De novo transcriptome assembly is a powerful tool, widely used over the last decade for making evolutionary inferences. However, it relies on two implicit assumptions: that the assembled transcriptome is an unbiased representation of the underlying expressed transcriptome, and that expression estimates from the assembly are good, if noisy approximations of the relative abundance of expressed transcripts. Using publicly available data for model organisms, we demonstrate that, across assembly algorithms and data sets, these assumptions are consistently violated.
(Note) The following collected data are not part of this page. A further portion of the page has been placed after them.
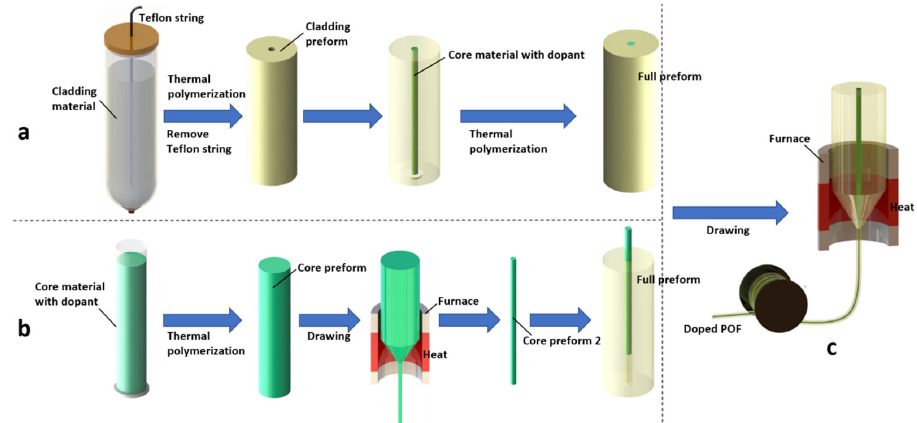
Figure 8. Schematic presentation of the fabrication processes of core ‐ doped fibers using double ‐ polymerization technique ( a ) [28,62] and pull ‐ through technique ( b ) [4,35], and the fiber drawing facility ( c ).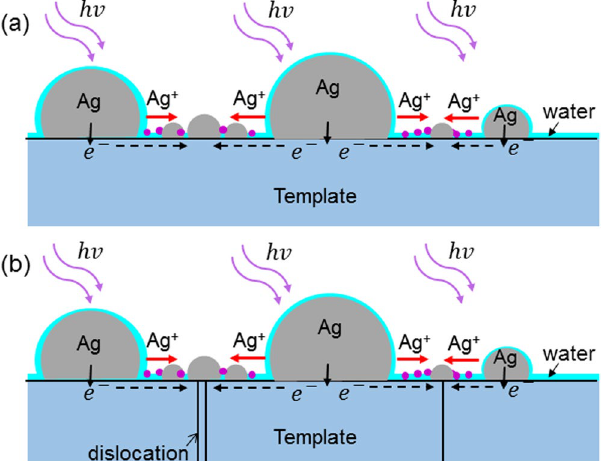
Figure 6. ( a ) Schematic demonstration of Ag NP reorganization mechanisms. ( b ) Schematic demonstration similar to part ( a ) except that threading dislocations are added for affecting electron transporting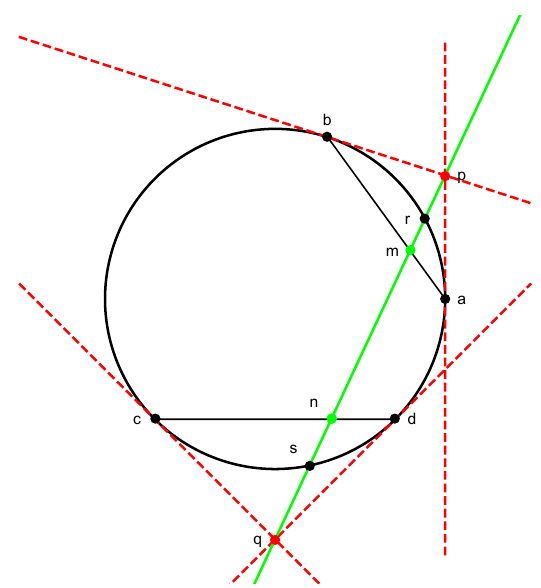
Figure 16. The RT surface is in red. The EP surface is in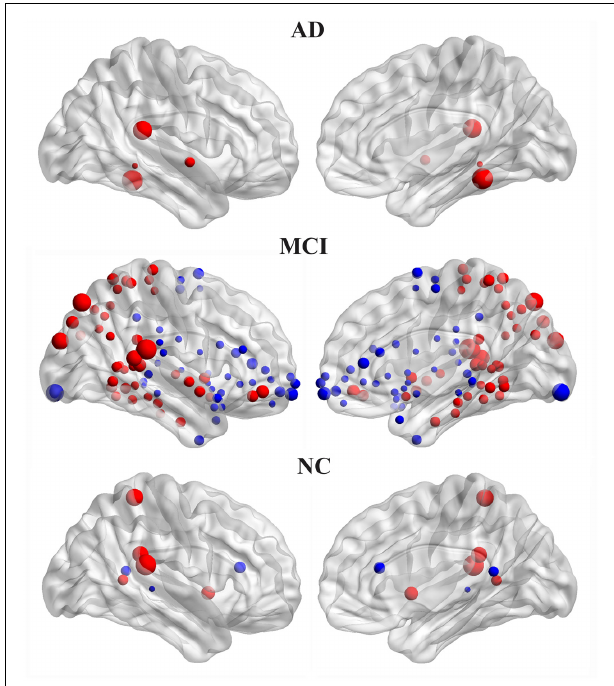
FIGURE 4 | Three-dimensional representations of the significant between-hemisphere differences in nodal efficiency (FDR-corrected P < 0.05) in the AD, MCI and NC groups. The nodes shown in red represent the significantly rightward asymmetric nodes, and the nodes in blue represent significantly leftward asymmetric regions. The node size represents the absolute value of the difference between two hemispheres in mean node efficiency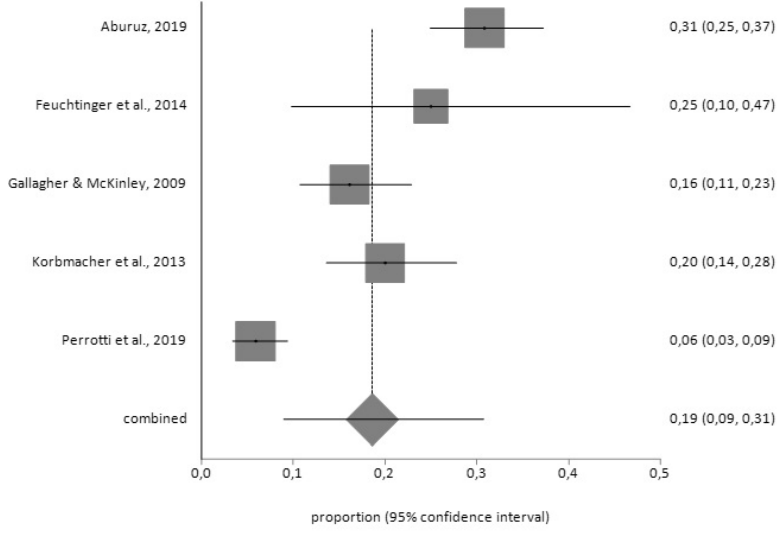
Figure 2. Forest plot for pre-CABG depression using Hospital Anxiety and Depression Scale (HADS).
Bias exists at the nucleotide level, with genotyping error rates ranging from 30-83%. As a result, diversity is underestimated in transcriptome assemblies, with consistent under-estimation of heterozygosity in all but the most inbred samples. Even at the gene level, expression estimates show wide deviations from map-to-reference estimates, and positive bias at lower expression levels. Standard filtering of transcriptome assemblies improves the robustness of gene expression estimates but leads to the loss of a meaningful number of protein-coding genes, including many that are highly expressed. We demonstrate a computational method, length-rescaled CPM, to partly alleviate noise and bias in expression estimates. Researchers should consider ways to minimize the impact of bias in transcriptome assemblies.

Methods

Publicly available paired-end RNA seq data were used to perform de novo transcriptome assemblies using Trinity, Shannon and BinPacker assemblers. Gene expression estimates were generated in various ways with RSEM and kallisto. SuperTranscripts were assembled from the assemblies, and genotyping off of these assemblies was performed with GATK. To benchmark these genotypes, we defined "true" genotypes as those generated my aligning RNA-seq reads directly to the Mus genome. For details concerning analysis pipelines, please see the methods section of the manuscript, related supplementary information and the github repository documenting methods and command lines in detail: https://github.com/harvardinformatics/TranscriptomeAssemblyEvaluation .

Usage notes

For details concerning analysis pipelines, and specifics regarding data processing, please see the methods section of the manuscript, related supplementary information and the github repository documenting methods and command lines in detail: https://github.com/harvardinformatics/TranscriptomeAssemblyEvaluation .